◆ **WORK TO COMPLETE**
The line that contains "Q: How many beds are there?" marks the start. Please set it down, with every later line of the data, exactly and without pictures.

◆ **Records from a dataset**
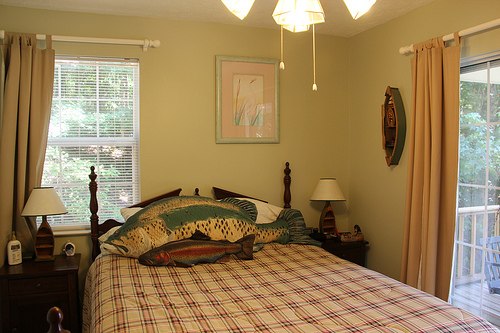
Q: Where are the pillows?
A: Bed.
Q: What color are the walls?
A: Cream.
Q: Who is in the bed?
A: No one.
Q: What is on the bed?
A: Fish.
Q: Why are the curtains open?
A: For light.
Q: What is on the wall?
A: Picture.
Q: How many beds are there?
A: One.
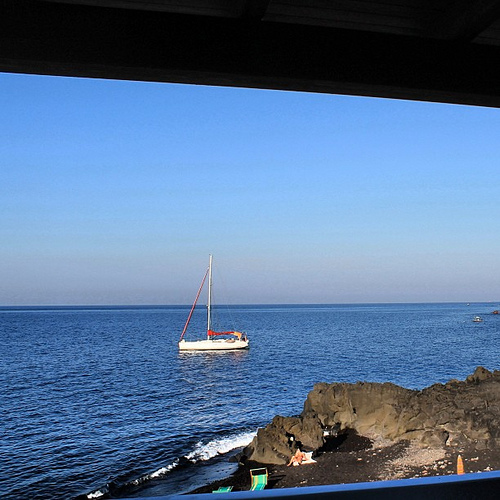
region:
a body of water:
[35, 314, 481, 417]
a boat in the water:
[150, 245, 282, 369]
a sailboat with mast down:
[132, 240, 283, 382]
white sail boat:
[158, 307, 260, 362]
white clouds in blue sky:
[25, 216, 64, 251]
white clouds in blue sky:
[383, 203, 418, 244]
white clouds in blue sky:
[114, 153, 129, 179]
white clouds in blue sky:
[0, 236, 36, 271]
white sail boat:
[161, 333, 256, 368]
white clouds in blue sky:
[59, 121, 72, 143]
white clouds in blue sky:
[404, 234, 486, 272]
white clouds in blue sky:
[363, 211, 378, 242]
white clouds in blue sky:
[421, 161, 478, 220]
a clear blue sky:
[12, 65, 435, 360]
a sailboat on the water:
[128, 247, 360, 438]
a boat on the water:
[111, 212, 378, 419]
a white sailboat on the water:
[155, 238, 268, 373]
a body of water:
[214, 281, 492, 372]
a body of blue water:
[254, 298, 439, 401]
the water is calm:
[40, 331, 185, 444]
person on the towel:
[290, 447, 306, 466]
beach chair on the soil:
[247, 465, 282, 491]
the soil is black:
[274, 467, 409, 492]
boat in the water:
[52, 314, 182, 432]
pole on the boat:
[199, 255, 224, 342]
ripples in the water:
[105, 365, 265, 428]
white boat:
[162, 291, 279, 383]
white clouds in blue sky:
[26, 158, 63, 196]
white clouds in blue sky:
[304, 243, 337, 274]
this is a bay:
[71, 271, 426, 483]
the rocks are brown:
[294, 373, 399, 435]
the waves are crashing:
[150, 415, 271, 463]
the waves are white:
[188, 375, 295, 488]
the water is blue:
[32, 345, 186, 458]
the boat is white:
[94, 208, 262, 373]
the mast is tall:
[158, 250, 243, 346]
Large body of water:
[13, 353, 110, 428]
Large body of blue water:
[18, 363, 136, 441]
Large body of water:
[8, 314, 97, 373]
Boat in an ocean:
[155, 247, 259, 359]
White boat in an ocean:
[163, 248, 255, 357]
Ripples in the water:
[24, 366, 134, 450]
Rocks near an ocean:
[221, 363, 420, 446]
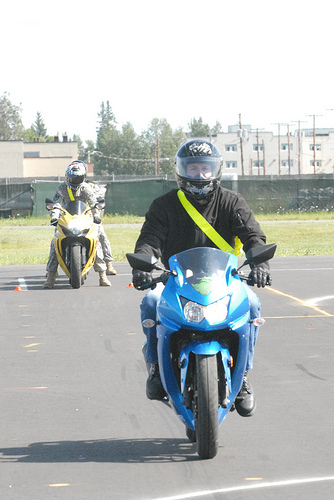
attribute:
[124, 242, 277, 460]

◆ **OUTPUT OF THE TASK**
Q: How many beds are there?
A: One.
region:
a body of water:
[35, 314, 481, 417]
a boat in the water:
[150, 245, 282, 369]
a sailboat with mast down:
[132, 240, 283, 382]
white sail boat:
[158, 307, 260, 362]
white clouds in blue sky:
[25, 216, 64, 251]
white clouds in blue sky:
[383, 203, 418, 244]
white clouds in blue sky:
[114, 153, 129, 179]
white clouds in blue sky:
[0, 236, 36, 271]
white sail boat:
[161, 333, 256, 368]
white clouds in blue sky:
[59, 121, 72, 143]
white clouds in blue sky:
[404, 234, 486, 272]
white clouds in blue sky:
[363, 211, 378, 242]
white clouds in blue sky:
[421, 161, 478, 220]
a clear blue sky:
[12, 65, 435, 360]
a sailboat on the water:
[128, 247, 360, 438]
a boat on the water:
[111, 212, 378, 419]
a white sailboat on the water:
[155, 238, 268, 373]
a body of water:
[214, 281, 492, 372]
a body of blue water:
[254, 298, 439, 401]
the water is calm:
[40, 331, 185, 444]
person on the towel:
[290, 447, 306, 466]
beach chair on the soil:
[247, 465, 282, 491]
the soil is black:
[274, 467, 409, 492]
boat in the water:
[52, 314, 182, 432]
pole on the boat:
[199, 255, 224, 342]
ripples in the water:
[105, 365, 265, 428]
white boat:
[162, 291, 279, 383]
white clouds in blue sky:
[26, 158, 63, 196]
white clouds in blue sky:
[304, 243, 337, 274]
this is a bay:
[71, 271, 426, 483]
the rocks are brown:
[294, 373, 399, 435]
the waves are crashing:
[150, 415, 271, 463]
the waves are white:
[188, 375, 295, 488]
the water is blue:
[32, 345, 186, 458]
the boat is white:
[94, 208, 262, 373]
the mast is tall:
[158, 250, 243, 346]
Large body of water:
[13, 353, 110, 428]
Large body of blue water:
[18, 363, 136, 441]
Large body of water:
[8, 314, 97, 373]
Boat in an ocean:
[155, 247, 259, 359]
White boat in an ocean:
[163, 248, 255, 357]
Ripples in the water:
[24, 366, 134, 450]
Rocks near an ocean:
[221, 363, 420, 446]
attribute:
[124, 242, 277, 460]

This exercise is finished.